Problem to work on: Give again, word for word, every line in the entries below from the line with "vfov_deg: 33.4" up to and including the line with "f_number: 5.6", and no other line.

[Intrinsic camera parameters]
══════

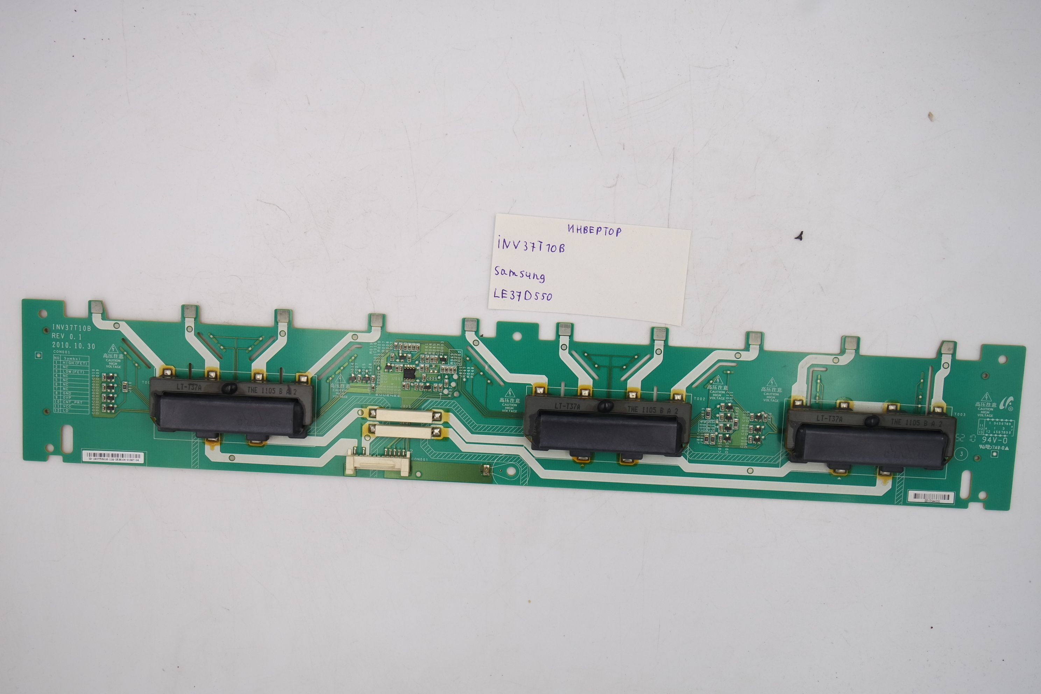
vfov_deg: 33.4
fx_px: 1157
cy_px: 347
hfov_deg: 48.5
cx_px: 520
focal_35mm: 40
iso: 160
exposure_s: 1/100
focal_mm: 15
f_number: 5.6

══════

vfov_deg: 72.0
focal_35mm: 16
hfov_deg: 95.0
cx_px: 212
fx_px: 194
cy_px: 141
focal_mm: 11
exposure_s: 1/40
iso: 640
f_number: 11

══════

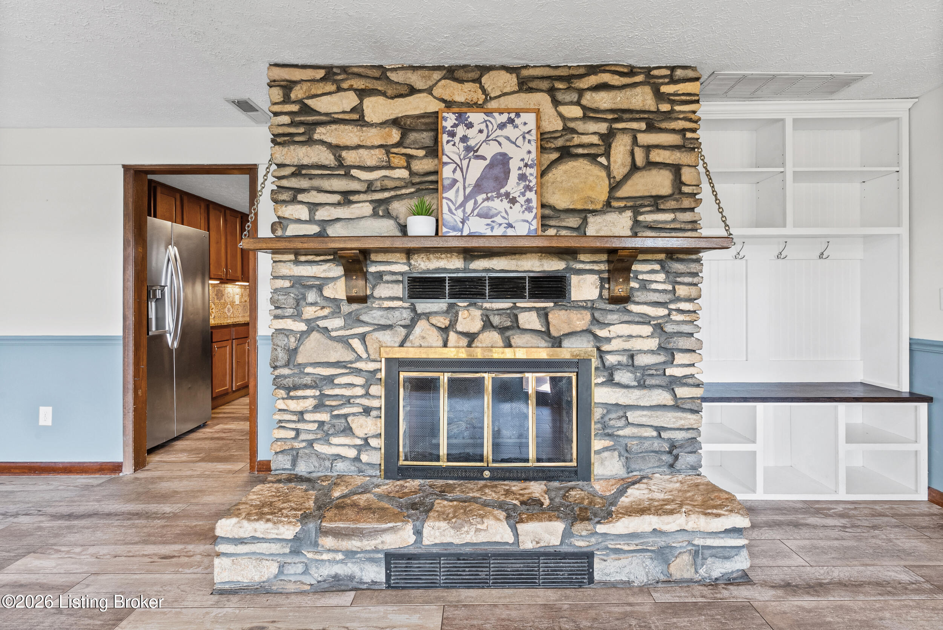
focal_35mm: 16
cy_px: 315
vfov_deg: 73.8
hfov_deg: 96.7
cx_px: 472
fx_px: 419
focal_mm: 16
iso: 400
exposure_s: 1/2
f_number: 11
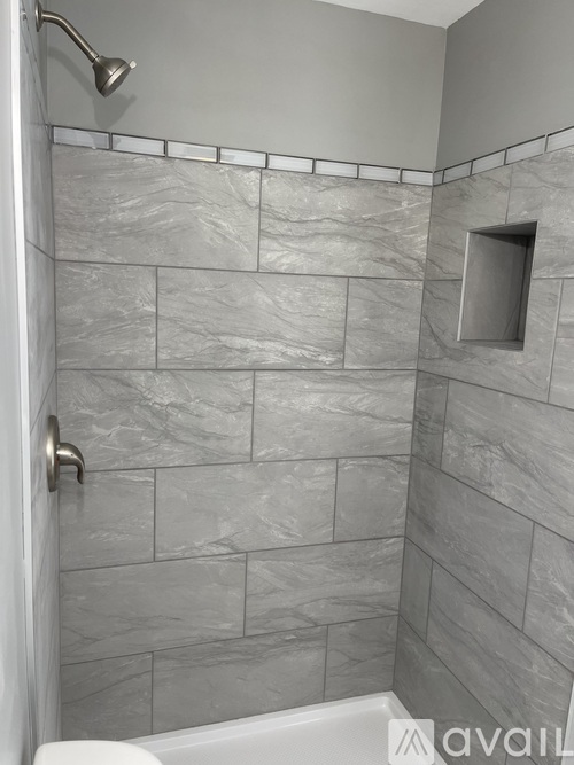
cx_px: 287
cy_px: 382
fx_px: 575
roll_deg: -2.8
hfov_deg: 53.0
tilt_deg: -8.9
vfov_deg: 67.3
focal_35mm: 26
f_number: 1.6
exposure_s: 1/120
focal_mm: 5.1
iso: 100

══════

Final answer:
vfov_deg: 33.4
fx_px: 1157
cy_px: 347
hfov_deg: 48.5
cx_px: 520
focal_35mm: 40
iso: 160
exposure_s: 1/100
focal_mm: 15
f_number: 5.6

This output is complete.